Text shown =>
- - - - - - -
Lopez said it is an “injustice” to the general public, students,
colleagues, friends and the faithful if Catholics’ communications are
“anything other than an apostolic endeavor.”
At the same time, she warned that Catholics’ communications efforts “are only going to be as good as our souls.”
“(W)oe to anyone attempting to make the case for the Church in the
public square who isn’t going to confession regularly, daily Mass as
often as possible, and serious about prayer,” she said, cautioning that
the constant activity of media life tempts people to live “without
sacramental grace and without contemplation.”
“It’s so easy for a ‘professional Catholic’ to lose his or her soul. Or
to fall and lose other souls in the scandal,” she explained. “Redemption
stories tend not to make news.”
- - - - - - -
Data excerpts =>
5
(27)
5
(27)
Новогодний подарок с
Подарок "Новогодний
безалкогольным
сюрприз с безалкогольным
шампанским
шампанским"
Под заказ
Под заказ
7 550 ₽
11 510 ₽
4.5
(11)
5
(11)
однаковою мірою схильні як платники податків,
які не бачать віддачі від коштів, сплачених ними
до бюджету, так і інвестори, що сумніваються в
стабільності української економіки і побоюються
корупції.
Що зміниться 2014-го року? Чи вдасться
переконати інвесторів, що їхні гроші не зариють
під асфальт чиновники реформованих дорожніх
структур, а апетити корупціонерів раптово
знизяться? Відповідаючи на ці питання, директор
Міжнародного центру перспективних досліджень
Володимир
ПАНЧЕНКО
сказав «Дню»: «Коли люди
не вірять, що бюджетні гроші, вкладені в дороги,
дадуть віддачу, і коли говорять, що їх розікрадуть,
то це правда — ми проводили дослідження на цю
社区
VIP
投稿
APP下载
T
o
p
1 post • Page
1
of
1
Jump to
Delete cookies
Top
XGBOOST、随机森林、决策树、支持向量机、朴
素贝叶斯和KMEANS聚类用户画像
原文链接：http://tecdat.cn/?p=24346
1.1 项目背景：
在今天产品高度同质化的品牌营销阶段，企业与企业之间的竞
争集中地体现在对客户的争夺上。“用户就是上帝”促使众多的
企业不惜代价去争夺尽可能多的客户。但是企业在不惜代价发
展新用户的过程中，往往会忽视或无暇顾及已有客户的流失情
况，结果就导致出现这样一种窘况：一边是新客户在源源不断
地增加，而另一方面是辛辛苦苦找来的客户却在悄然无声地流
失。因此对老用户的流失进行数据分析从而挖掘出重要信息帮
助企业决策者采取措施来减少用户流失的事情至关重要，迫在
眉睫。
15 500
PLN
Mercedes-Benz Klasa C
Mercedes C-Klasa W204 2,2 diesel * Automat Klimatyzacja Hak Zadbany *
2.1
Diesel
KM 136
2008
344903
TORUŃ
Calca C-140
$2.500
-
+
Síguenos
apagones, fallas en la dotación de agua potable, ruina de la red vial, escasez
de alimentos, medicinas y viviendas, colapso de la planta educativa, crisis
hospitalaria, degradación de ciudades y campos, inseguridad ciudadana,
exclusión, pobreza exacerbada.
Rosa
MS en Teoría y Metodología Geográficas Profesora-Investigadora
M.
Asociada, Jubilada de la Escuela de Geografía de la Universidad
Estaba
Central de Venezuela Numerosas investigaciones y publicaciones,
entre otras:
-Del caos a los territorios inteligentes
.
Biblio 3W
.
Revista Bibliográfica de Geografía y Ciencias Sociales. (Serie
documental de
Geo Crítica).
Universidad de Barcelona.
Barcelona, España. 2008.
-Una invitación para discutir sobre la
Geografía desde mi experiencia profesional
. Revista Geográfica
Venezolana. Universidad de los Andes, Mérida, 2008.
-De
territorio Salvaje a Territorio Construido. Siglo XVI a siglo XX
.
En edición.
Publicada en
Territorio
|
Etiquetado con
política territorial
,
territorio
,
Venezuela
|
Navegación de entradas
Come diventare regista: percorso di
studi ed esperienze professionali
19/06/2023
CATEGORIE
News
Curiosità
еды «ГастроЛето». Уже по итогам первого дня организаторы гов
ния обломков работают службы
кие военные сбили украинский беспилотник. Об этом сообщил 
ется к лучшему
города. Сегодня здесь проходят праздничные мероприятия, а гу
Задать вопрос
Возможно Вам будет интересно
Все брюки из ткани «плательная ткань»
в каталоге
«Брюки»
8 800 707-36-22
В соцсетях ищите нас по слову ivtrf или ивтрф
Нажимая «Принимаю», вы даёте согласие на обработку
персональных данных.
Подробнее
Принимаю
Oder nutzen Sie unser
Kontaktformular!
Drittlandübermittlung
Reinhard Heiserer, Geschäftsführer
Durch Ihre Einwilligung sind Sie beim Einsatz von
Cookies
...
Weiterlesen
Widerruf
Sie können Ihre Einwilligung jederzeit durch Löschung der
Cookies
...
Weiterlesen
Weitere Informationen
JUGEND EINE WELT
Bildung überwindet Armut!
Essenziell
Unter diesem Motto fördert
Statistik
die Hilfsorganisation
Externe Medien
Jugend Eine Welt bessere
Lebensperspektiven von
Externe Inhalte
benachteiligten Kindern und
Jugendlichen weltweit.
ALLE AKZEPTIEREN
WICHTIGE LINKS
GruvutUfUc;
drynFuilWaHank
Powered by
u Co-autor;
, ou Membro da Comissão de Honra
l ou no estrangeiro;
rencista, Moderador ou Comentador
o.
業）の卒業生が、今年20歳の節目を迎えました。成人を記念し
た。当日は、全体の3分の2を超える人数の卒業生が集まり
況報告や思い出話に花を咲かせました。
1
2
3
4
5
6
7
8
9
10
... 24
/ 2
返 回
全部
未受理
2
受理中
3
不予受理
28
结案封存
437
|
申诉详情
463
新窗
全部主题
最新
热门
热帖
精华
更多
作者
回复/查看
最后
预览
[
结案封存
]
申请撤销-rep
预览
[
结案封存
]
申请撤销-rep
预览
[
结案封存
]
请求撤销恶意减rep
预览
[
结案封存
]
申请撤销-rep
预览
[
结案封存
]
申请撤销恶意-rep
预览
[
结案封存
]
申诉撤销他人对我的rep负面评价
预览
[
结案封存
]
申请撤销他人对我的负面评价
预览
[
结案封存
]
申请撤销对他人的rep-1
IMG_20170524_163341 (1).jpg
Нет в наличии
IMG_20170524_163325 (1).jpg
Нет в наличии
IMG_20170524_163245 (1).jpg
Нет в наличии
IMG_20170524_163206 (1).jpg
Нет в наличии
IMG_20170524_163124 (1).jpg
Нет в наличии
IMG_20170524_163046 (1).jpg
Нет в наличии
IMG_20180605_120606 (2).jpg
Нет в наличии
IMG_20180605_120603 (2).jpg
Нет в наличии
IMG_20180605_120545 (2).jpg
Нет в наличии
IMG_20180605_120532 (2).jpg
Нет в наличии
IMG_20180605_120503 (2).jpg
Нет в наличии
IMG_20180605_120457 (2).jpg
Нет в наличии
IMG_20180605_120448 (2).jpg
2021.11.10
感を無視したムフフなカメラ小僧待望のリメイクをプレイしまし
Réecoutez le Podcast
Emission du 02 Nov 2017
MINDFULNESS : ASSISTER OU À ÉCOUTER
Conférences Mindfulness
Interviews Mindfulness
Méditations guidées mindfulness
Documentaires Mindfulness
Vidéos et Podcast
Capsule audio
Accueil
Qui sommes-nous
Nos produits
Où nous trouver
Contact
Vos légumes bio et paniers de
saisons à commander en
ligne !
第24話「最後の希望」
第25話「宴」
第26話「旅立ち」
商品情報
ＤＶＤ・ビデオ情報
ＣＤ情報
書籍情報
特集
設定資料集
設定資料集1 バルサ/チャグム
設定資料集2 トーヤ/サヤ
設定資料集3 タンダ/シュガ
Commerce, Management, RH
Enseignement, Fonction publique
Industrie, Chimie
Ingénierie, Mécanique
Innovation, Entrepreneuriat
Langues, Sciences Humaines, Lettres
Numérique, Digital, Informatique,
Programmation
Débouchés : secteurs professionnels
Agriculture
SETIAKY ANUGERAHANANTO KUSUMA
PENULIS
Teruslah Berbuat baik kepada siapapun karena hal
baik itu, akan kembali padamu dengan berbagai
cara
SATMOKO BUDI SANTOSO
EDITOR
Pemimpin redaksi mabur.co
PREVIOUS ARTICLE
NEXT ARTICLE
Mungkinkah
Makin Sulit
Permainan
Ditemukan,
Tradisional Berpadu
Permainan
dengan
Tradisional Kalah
- - - - - - -
Work instruction A => In the passage on Catholic communications, why does Lopez warn against making the case for the Church in public without regular confession, Mass and prayer?
Work instruction B =>
Answer these questions from the passage on Catholic communications:
(i) Which groups does Lopez say suffer an injustice if Catholics' communications are anything other than an apostolic endeavor?
(ii) According to Lopez, Catholics' communications efforts will be only as good as what?
(iii) What kind of stories does she say tend not to make news?
Work instruction C => Write the next few paragraphs of the passage on Catholic communications, picking up after its final sentence.

Expected output A => She says the constant activity of media life tempts people to live without sacramental grace and without contemplation. In her view, it is easy for a "professional Catholic" to lose his or her soul, or to fall and lose other souls in the scandal.

Expected output B =>
(i) The general public, students, colleagues, friends and the faithful.
(ii) "Our souls."
(iii) Redemption stories.

Expected output C =>
Lopez also noted an air of “mourning” in contemporary life among people
who feel they are losing something or because of a lack of something
that makes them often seek love “in all the wrong places.”
“We need to bear in mind the mourning of those we disagree with, the
pain they carry. Not to make compromises but to open doors so that their
hearts might be open to what Catholicism offers,” she said.
Whether in news appearances, outside of church, at the local bar, or in
family life, Catholics should welcome the opportunities to discuss their
faith, she said, stressing that “this is our gospel mandate, to let
people know what is worth living and dying for.”